Unmistakable (Matthew 16:13)

Photo by Immo Wegmann on Unsplash

“When Jesus came to the region of Caesarea Philippi, he asked his disciples, “Who do   people say the Son of Man is?””

Prior to this point in Matthew’s narrative, Jesus has used the term “Son of Man” nine times to refer to Himself (Matt 8:20, 9:6, 10:23, 11:19, 12:8, 32, 40, 13:37, 41). This is the 10th time the term comes up, and He will use it twenty more times in this Gospel account. Clearly, Jesus wanted those who follow Him to be aware of who He thought He was, and “Son of Man” was the term He felt best described Himself.

“Son of Man” is an Old Testament scriptural term. It comes up once in Numbers, once in Job and a few times in Psalms. But it comes up 91 times in Ezekiel and twice more in Daniel. Literally “ben-Adam”, Son of Man refers to a male progeny of Adam. In that sense, the term is almost a derogatory one from God’s standpoint. 

Numbers 23:19 uses it in reference to mankind’s unreliability. Job 25:6 uses it in reference to mankind’s inability. The Psalmist first uses it in reference to mankind’s ranking in authority (Ps 8:4). These are all instances where the term is referring to humankind as a whole. But when “Son of Man” refers to God’s servant, it has a very different meaning. In Ezekiel as in Daniel, the connotation becomes one of “the best humankind can get”. The same is true in Psalm 80:17, “Let your hand rest on the man at your right hand, the son of man you have raised up for yourself.” 

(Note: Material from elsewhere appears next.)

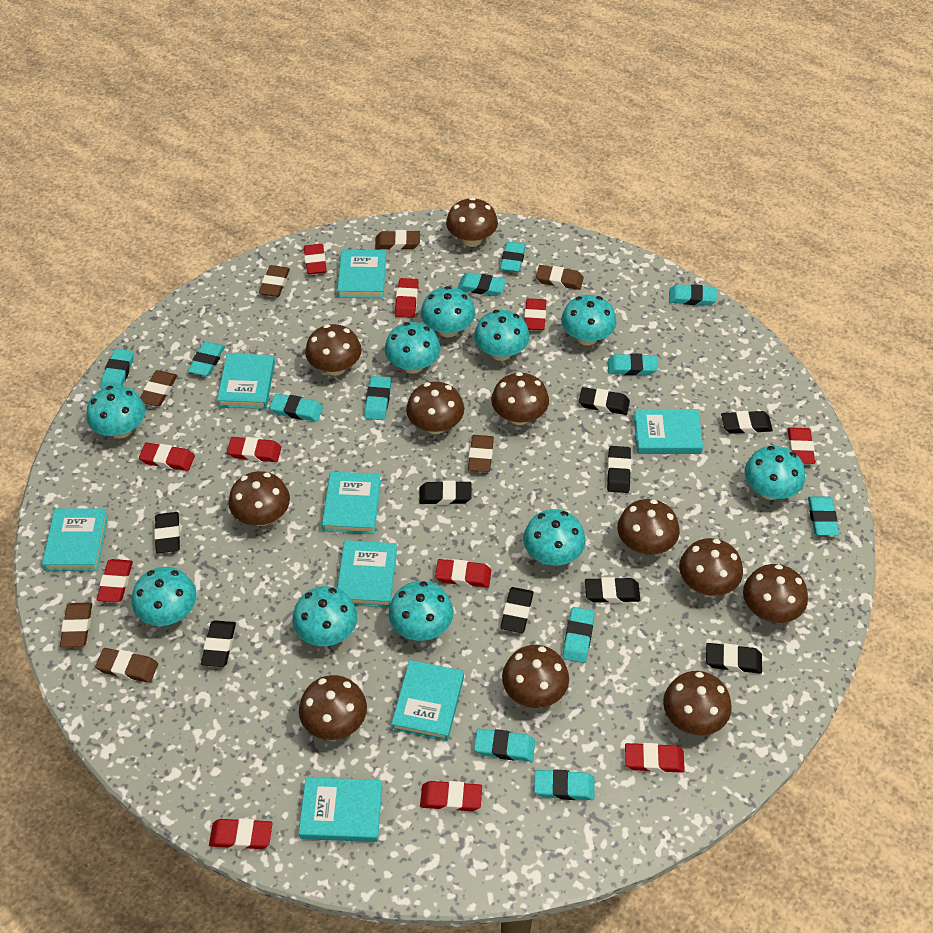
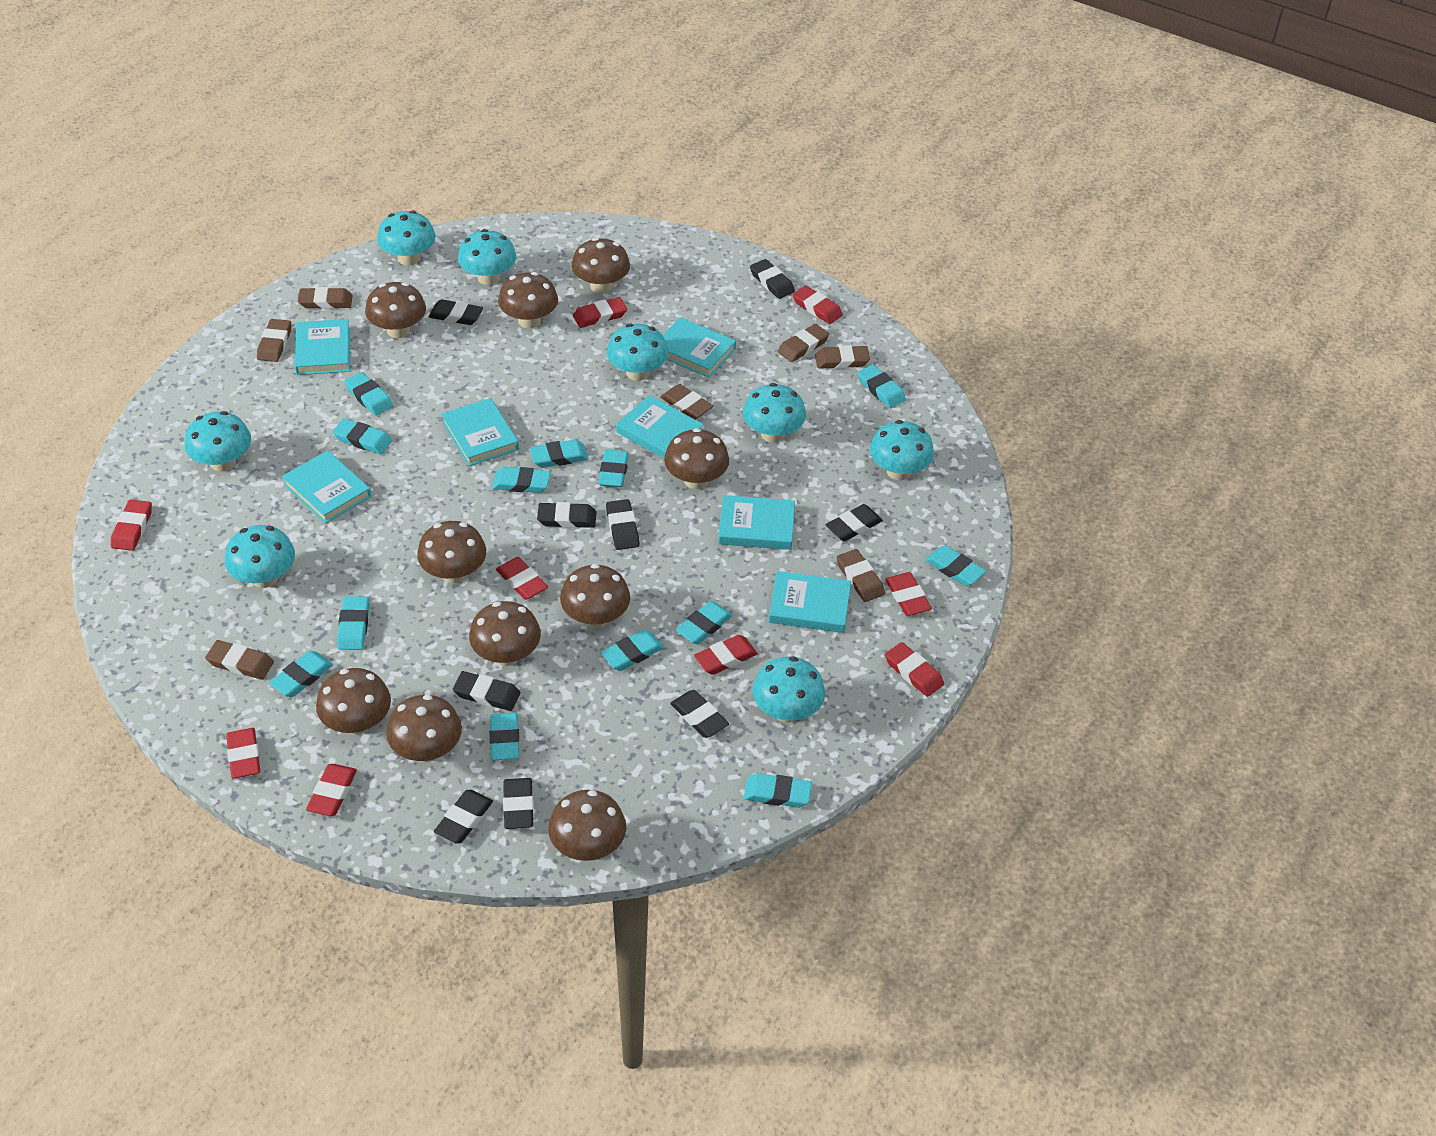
brown mushroom: 11 -> 10
red eraser: 11 -> 9
turquoise book: 8 -> 7
turquoise eraser: 12 -> 13
turquoise mushroom: 10 -> 8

To this point Commentator G. Van Groningen noted, “when used of an individual person, who is spoken of as Yahweh’s agent, it points to humankind created royal, restored to a regal position, and called to serve as Yahweh’s human representative on behalf of human beings.” That is the context in which Jesus uses it of Himself. 

In so doing, He takes upon Himself a term that hints at His Messianic role of redemption: He literally is the one who takes what was fallen and redeems it to God’s original (and highest) purpose. 

Jesus was not only always aware of who He was, He was always aware of His role. His role (who He was sent to be – the one who redeems) and identity (who the Father said He was – God’s Son) were united, allowing Him to minister wholeheartedly from a position of strength and self-awareness. Knowing His disciples would one day need to carry on His ministry, Jesus knew His disciples would likewise need to be firm in their identity and self-awareness. 

That awareness starts with being cognizant of God, and cognizant of God’s calling. So the question He asks is critical. They cannot know who they were and what they were called to be without first knowing who He is and what He had come to be. But rather than ask that question without context, He first asks who others think He is. It is a question that is most appropriate, given the context of where they are –  both geographically and in their discipleship journey!

Essential to understanding Jesus’ identity is recognition of his divine agency.

Andrew T. Lincoln

APPLICATION: Intentionality

The question of our identity can only be rightly answered when we know Christ’s identity. For then and only then can we rightly ascertain who we are in relation to Christ, and our core identity is found not in ourselves by ourselves, but in relationship – and in relationship to God.